Can friend help ‘Tim’ from being taken by scammer?
Dear Annie: My friend “Tim” is in his late 40s. For the past four years, he’s been in contact with a girl he met through an Internet Web site with pictures of teen models.
Since then, this girl, now 21, has been spinning tales of woe, asking Tim for money for everything. She claims her father kicked her out of the house, her grandfather died, etc. She has admitted to being addicted to painkillers and says she now needs hundreds of dollars a month for medicine to keep her off the drugs. I cannot begin to list the numerous illnesses she claims she has, from ADD to rheumatoid arthritis to cervical cancer — all of which require money for treatment.

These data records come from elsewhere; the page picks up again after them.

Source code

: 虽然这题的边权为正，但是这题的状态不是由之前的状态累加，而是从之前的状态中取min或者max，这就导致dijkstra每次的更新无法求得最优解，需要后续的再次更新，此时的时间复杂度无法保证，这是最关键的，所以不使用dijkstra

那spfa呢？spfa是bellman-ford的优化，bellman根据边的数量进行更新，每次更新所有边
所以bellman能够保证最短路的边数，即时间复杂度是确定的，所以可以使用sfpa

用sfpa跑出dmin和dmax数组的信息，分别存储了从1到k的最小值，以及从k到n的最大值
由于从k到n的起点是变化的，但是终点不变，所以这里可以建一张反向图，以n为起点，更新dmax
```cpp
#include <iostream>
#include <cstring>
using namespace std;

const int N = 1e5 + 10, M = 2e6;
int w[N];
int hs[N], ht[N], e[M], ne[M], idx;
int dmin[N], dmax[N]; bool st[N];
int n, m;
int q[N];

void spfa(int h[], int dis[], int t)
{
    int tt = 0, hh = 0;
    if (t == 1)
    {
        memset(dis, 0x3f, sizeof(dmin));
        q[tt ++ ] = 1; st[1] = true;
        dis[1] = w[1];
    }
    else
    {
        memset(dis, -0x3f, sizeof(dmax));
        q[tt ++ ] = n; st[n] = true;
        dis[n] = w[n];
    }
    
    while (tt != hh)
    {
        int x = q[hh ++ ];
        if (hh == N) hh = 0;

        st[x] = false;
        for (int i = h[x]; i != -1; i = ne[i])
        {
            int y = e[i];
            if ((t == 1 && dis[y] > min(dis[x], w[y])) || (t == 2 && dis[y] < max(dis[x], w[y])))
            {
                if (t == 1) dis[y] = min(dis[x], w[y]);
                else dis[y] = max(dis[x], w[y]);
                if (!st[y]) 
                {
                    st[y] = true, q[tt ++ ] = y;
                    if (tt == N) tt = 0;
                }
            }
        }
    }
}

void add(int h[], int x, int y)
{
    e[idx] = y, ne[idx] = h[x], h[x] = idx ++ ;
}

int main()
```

I did a Google search and discovered reports that this girl has asked many other people for money. Should I contact the police where she lives? How can I help Tim not be taken in by her? Worried Will
Dear Worried: Four years is a long time to be such a patsy. Tim is either totally clueless about the possibility of being scammed or he’s delusional about the type of relationship he’s in. We suspect he will not take kindly to your interference in the fantasy he’s created, but please do it anyway. Show Tim what you found on the Internet and see if that opens his eyes. You also can ask the authorities to check her out. It may not help, however, if Tim is determined to continue funding her.
Dear Annie: Recently, I drove across town to see my brother and sister-in-law’s new home. When I arrived, I handed my sister-in-law a small housewarming gift. She said thank you and put it down on the kitchen countertop.
I visited for more than an hour and she never once looked in the gift bag. Isn’t it good manners to open a present in front of the person who gave it to you? My feelings were hurt, but she did call me later to thank me for the lovely picture frame. So, was she rude or am I being too sensitive? Miffed in Miami
Dear Miffed: You are too sensitive. It would have been appropriate for your sister-in-law to open the gift in your presence, but it was not mandatory. We are sure she didn’t intend to hurt your feelings, so we hope you can forgive her.
Dear Annie: I’ve read every letter in your column from abused women who wish their men would change. The only way that’s going to happen is with counseling. I know because I am a former abuser. Getting arrested was the best thing that happened to me because I went through court-ordered counseling. I didn’t like myself after I committed acts of abuse, but was too proud to seek help on my own.
I always told myself it wasn’t my problem — she made me mad and deserved what she got. But when I went to counseling with other men who had committed similar atrocities, I realized it was my fault. I was asked whether I would do to someone else what I did to my wife. The answer was no. I was asked whether her behavior meant she deserved a beating from someone else. Again, no. Having to admit every week that I was an abuser made me face facts. Once I made that leap, I was able to begin the long road to change.
Since therapy, I’ve never raised my hand to a loved one, not even my dog. I’m no longer with my wife, but my relationships with women are much better. My adult children will tell you I’m a changed man. When I become serious with a woman, I tell her about my past and say if I ever hurt her she should call the police immediately. I’ll deserve that. California
Dear California: Thank you for a frank and honest letter. It is encouraging to know that abusers can reform, and we sincerely hope you never again raise your hand to another living being.